The Uttarakhand government has sent a proposal to Union home ministry to withdraw picturesque Harshil along the India-China border from the protected-area regime, a move that is expected to boost tourist inflow.
Standing at an altitude of 2,620 meters in Uttarkashi district, this Himalayan town surrounded by snow-capped mountains attracts domestic and overseas tourists round the year. Known for its breathtaking beauty and apple orchards, it is also a favourite among mountaineers, hikers and trekkers.
Bollywood showman Raj Kapoor catapulted Harshil to national fame, shooting his 1985 blockbuster Ram Teri Ganga Maili in the area’s faultless natural surroundings.
But because of the international boundary and a military cantonment in the area, people need an inner-line permit to go to the place.
Besides, movement of foreign tourists is restricted and they cannot stay overnight at the military area in Harshi town. There is no such restriction in the area under the civil administration.
The state government wants the restrictions limited to 50 metres from the cantonment so that foreigners get more leg room in Harshil. They cannot anyway enter or go too close to a defence post, according to a 1946 law.
State tourism principal secretary Umakant Panwar said this proposal was sent to the Centre.
Foreigners had unlimited access in Uttarkashi district until the 1962 India-China war that forced the government to put Harshil under the restricted areas list and seal another border area, Nelong valley whose magnificent landscape is strikingly similar to that of Ladakh.
Nelong valley was thrown open last year for Indians. But people can go there in limited numbers after acquiring an inner-line permit from the administration.
A senior BJP leader from Uttarkashi said locals were confused by the opaque policy on foreign tourists visiting Harshil.
“We requested minister of state for home Kiren Rijjiu to remove Harshil from the protected zone.

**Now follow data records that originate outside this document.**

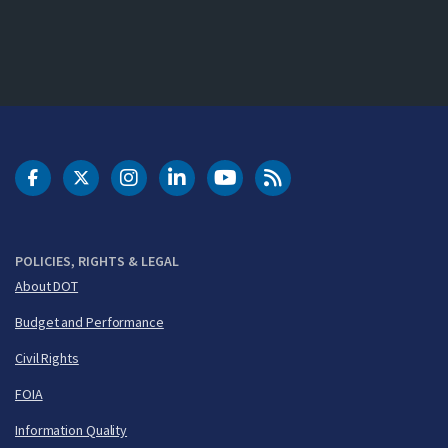
DOT Facebook
DOT Twitter
DOT Instagram
DOT LinkedIn
FAA YouTube
Cleared for Takeoff 
POLICIES, RIGHTS & LEGAL
About DOT
Budget and Performance
Civil Rights
FOIA
Information Quality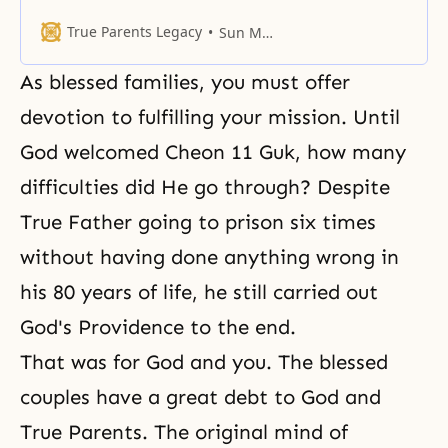
ideal of creation.
True Parents Legacy
Sun Myung Moon
As blessed families, you must offer
devotion to fulfilling your mission. Until
God welcomed Cheon 11 Guk, how many
difficulties did He go through? Despite
True Father going to prison six times
without having done anything wrong in
his 80 years of life, he still carried out
God's Providence to the end.
That was for God and you. The blessed
couples have a great debt to God and
True Parents. The original mind of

He agreed and this is how the official communication started,” said Lokendra Bisht.
“Opening the door for foreigners will boost tourism and international branding of the region.”
Among its many haunts, a must-visit in Harshil is the cottage of Pahari Wilson or Raja Wilson — the endearing local name for British adventurer Frederick E
Wilson, an army deserter from the mid-19th century who introduced apples and timber trade to this sleepy Himalayan nook.
Additional district magistrate of Uttarkashi, Ashok Kumar Pande, said ground reports from intelligence units and tourism department favoured unrestricted
entry of foreigners into Harshil.
“Also, there is a demand for removal of inner-line permits for Nelong valley but the idea was dropped considering the strategic importance of the place and proximity with the international border,” he said on Thursday.